EXCERPT TO READ:
*** Block opens ***

There can be no serious dispute with the foregoing statement of the law. Questions in this area, when they do arise, usually relate to whether a particular error falls within the class of errors generally designated as clerical as distinguished from judicial, which may be corrected to the end that the amended order or judgment truly reflects the order actually made.  While a clerical error is no longer to be limited to only those made by a clerk (Brashear v. Gerbracht, 128 Cal. App. 2d 263 [274 P.2d 933]; LaMar v. Superior Court, 87 Cal. App. 2d 126 [196 P.2d 98]; Estate of Remick, 75 Cal. App. 2d 24 [170 P.2d 96]), nevertheless, clerical errors do not include those made by the court because of its failure to correctly interpret the law or apply the facts. (Lankton v. Superior Court, 5 Cal. 2d 694, 695 [55 P.2d 1170]; O'Brien v. O'Brien, 124 Cal. 422 [57 P. 225].)  It is only when the form of the judgment fails to coincide with the substance thereof, as intended at the time of the rendition of the judgment, that it can be reached by a corrective nunc pro tunc order.

*** Block closes ***

DATA RECORDS:
*** Block opens ***

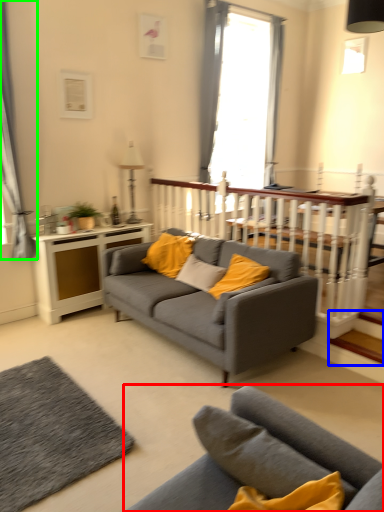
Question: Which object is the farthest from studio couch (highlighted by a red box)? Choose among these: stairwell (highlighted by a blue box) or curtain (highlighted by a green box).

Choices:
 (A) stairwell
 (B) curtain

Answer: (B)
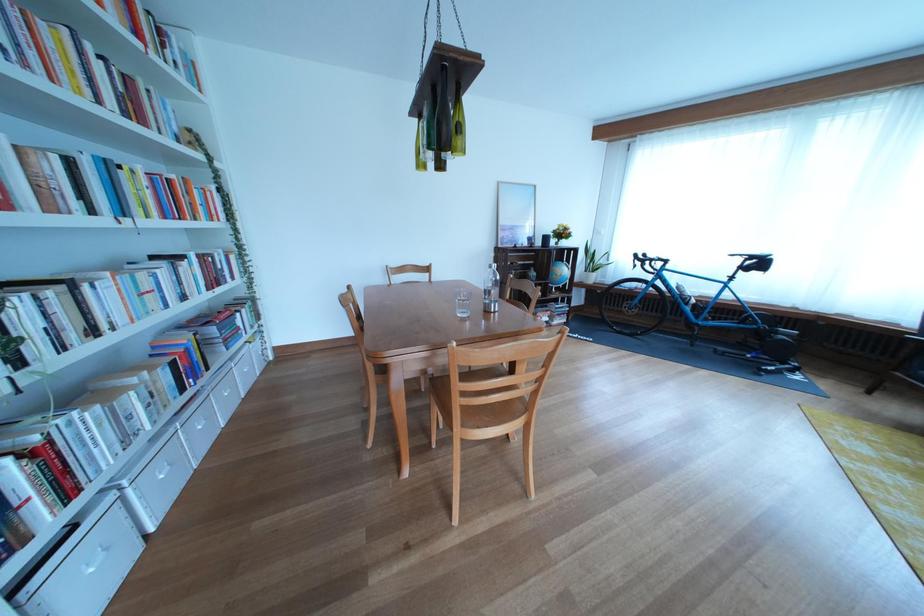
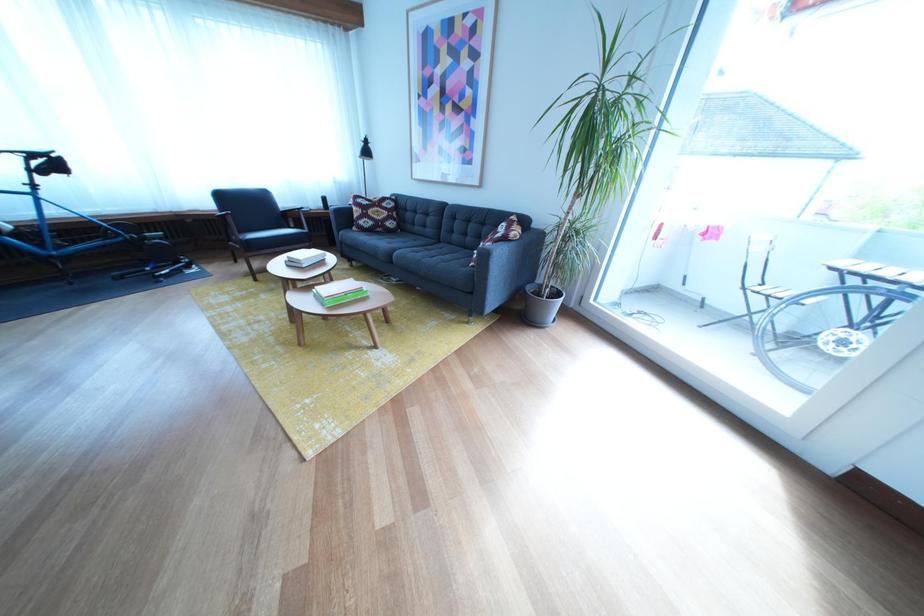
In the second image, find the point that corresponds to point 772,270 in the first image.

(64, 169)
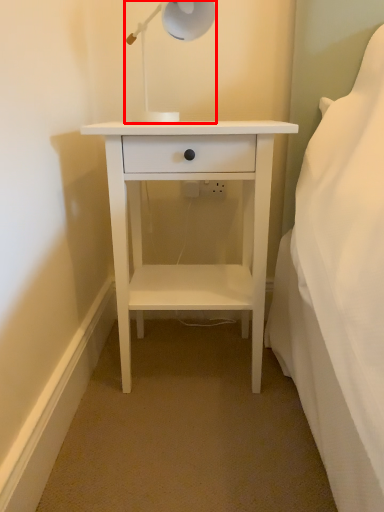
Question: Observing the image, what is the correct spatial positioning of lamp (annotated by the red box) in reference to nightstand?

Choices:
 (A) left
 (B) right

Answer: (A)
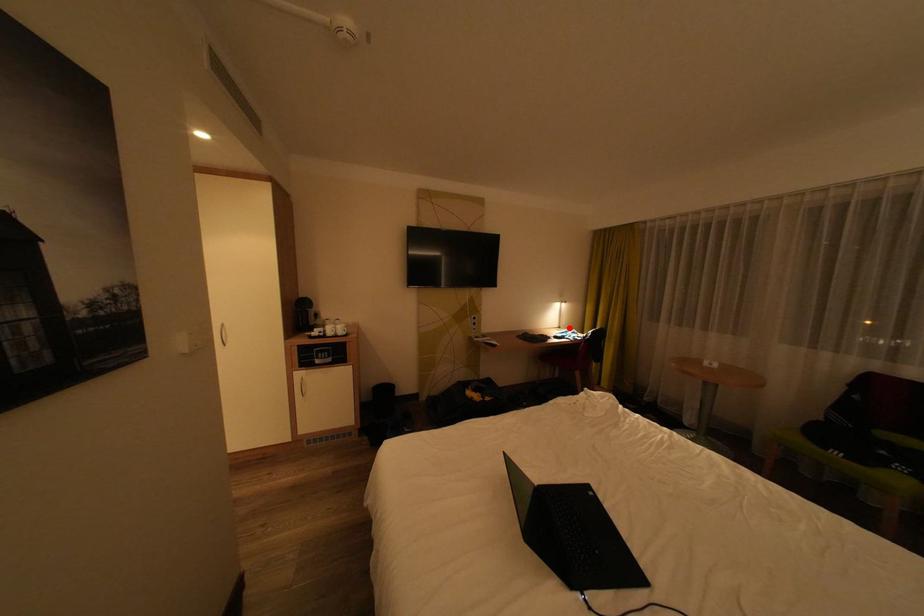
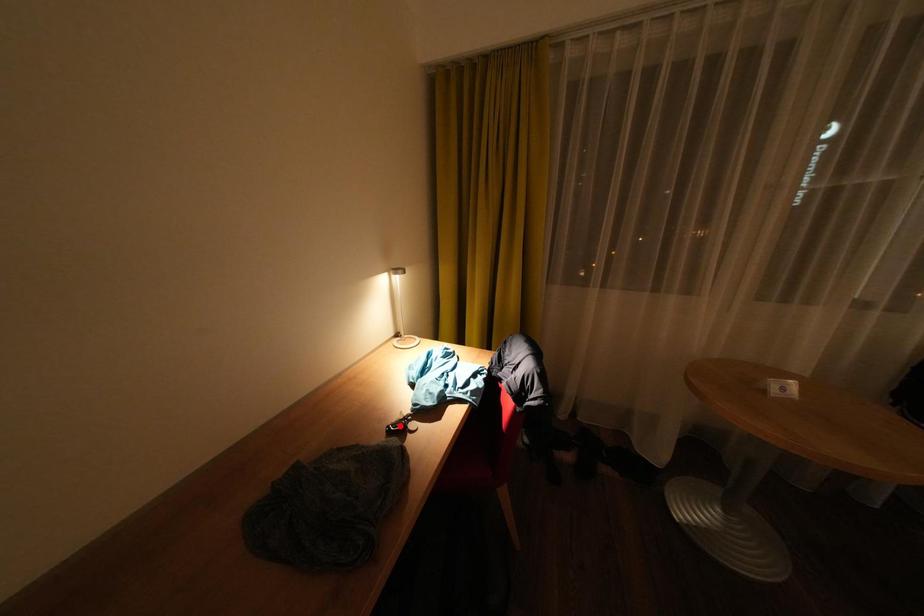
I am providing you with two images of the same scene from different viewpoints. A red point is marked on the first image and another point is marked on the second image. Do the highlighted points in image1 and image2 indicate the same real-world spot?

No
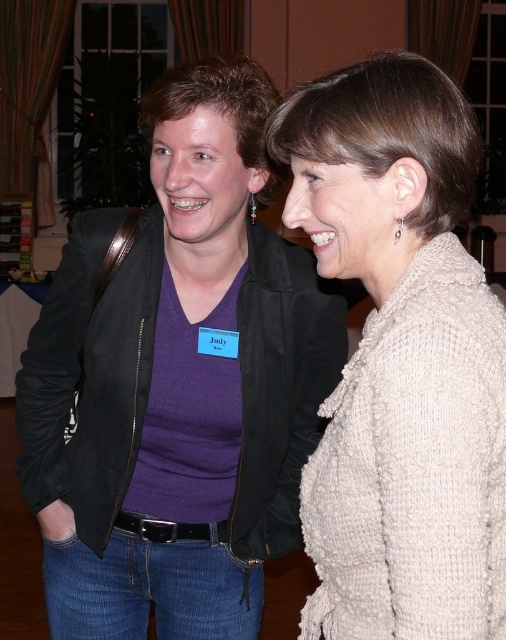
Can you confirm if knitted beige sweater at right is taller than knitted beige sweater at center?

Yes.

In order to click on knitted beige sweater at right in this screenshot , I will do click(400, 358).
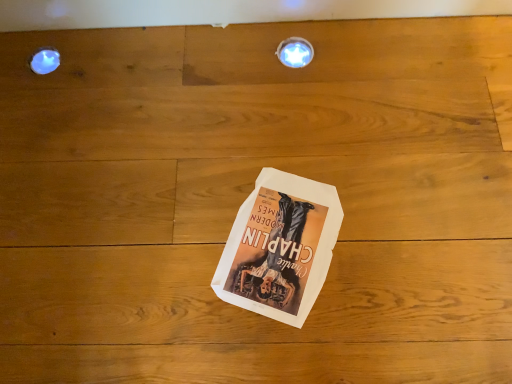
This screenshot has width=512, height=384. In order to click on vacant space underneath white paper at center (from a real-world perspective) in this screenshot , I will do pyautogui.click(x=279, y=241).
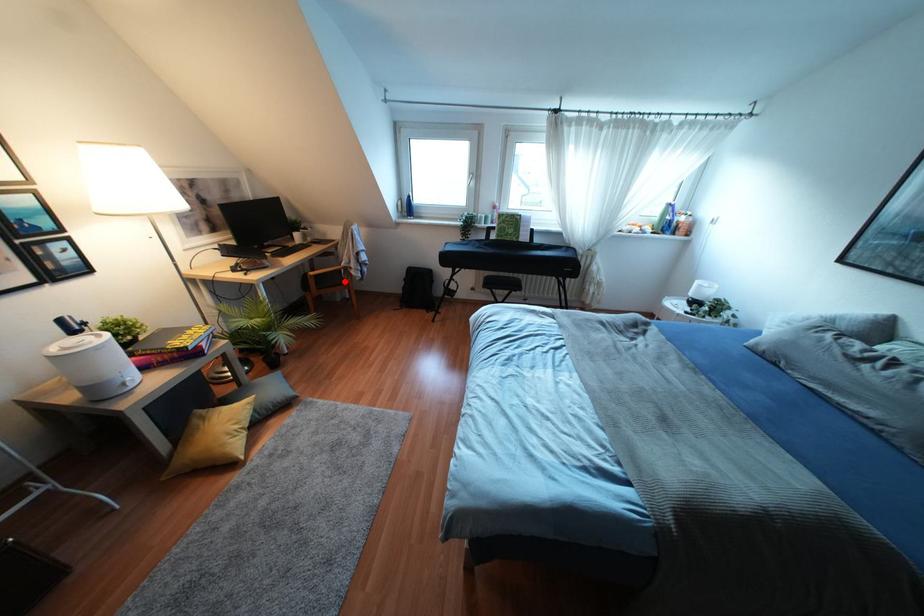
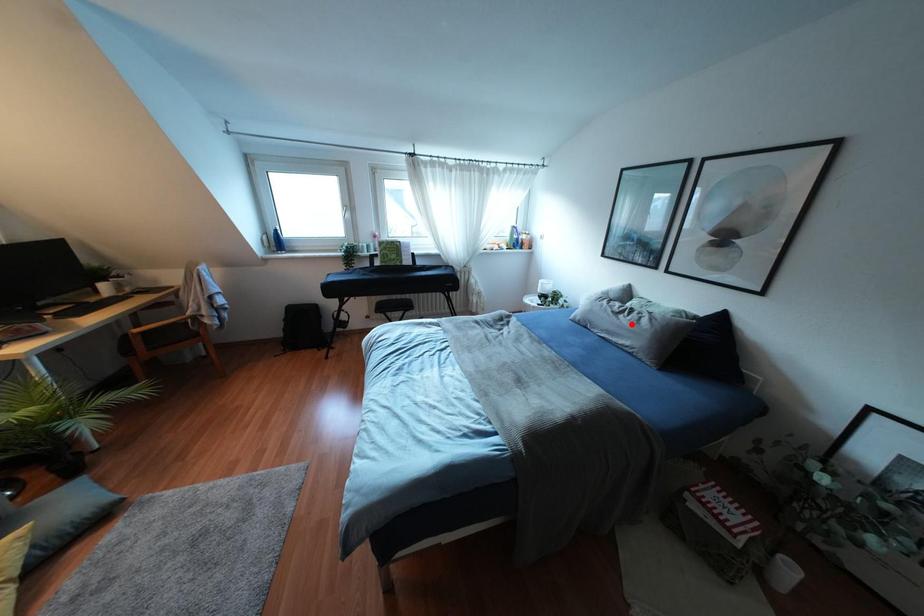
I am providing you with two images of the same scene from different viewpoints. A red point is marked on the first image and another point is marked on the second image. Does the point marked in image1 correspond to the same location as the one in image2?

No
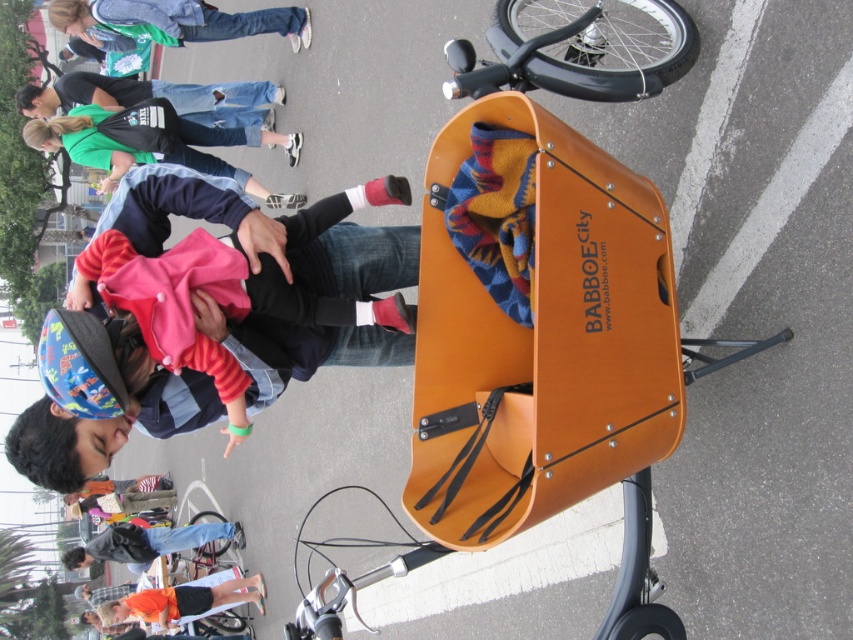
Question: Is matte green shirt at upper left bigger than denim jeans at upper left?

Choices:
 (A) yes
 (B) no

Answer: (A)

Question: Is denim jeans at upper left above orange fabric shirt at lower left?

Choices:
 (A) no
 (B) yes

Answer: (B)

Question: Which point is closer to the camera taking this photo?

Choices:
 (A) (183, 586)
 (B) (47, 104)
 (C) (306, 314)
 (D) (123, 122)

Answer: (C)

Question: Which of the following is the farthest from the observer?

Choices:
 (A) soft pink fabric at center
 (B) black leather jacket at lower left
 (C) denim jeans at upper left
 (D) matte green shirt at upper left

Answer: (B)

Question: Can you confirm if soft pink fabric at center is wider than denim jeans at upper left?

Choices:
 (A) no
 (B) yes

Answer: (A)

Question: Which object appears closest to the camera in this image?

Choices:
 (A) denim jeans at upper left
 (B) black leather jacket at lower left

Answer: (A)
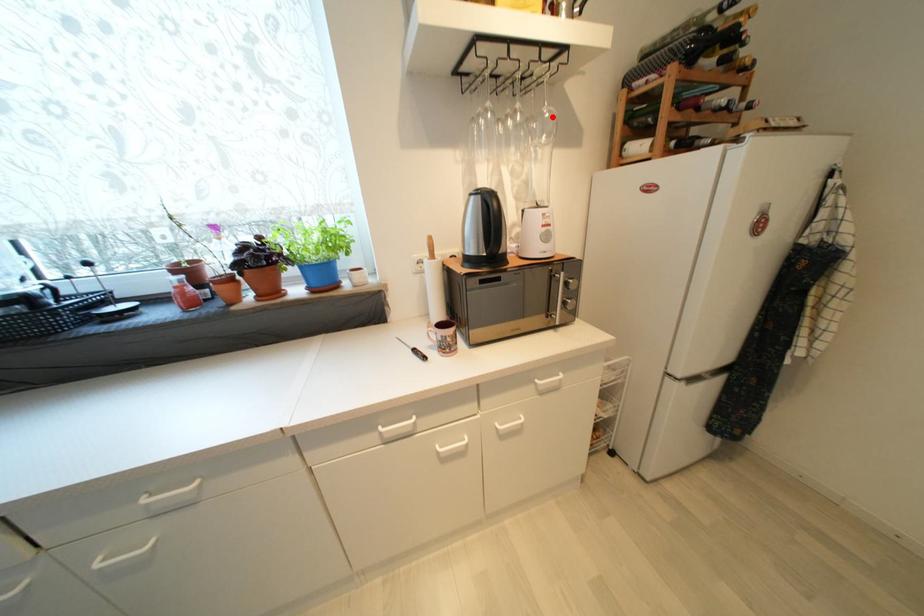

*** Block closes ***

DESCRIPTION OF THE TASK:
In the passage on clerical errors:
1. Which class of errors is clerical error distinguished from?
2. Which errors made by the court do clerical errors not include?
3. When can a judgment be reached by a corrective nunc pro tunc order?
Rely only on the passage on clerical errors for what comes next.

OUTPUT FOR THIS TASK:
1. Judicial errors.
2. Those made because of the court's failure to correctly interpret the law or apply the facts.
3. Only when the form of the judgment fails to coincide with its substance as intended at the time the judgment was rendered.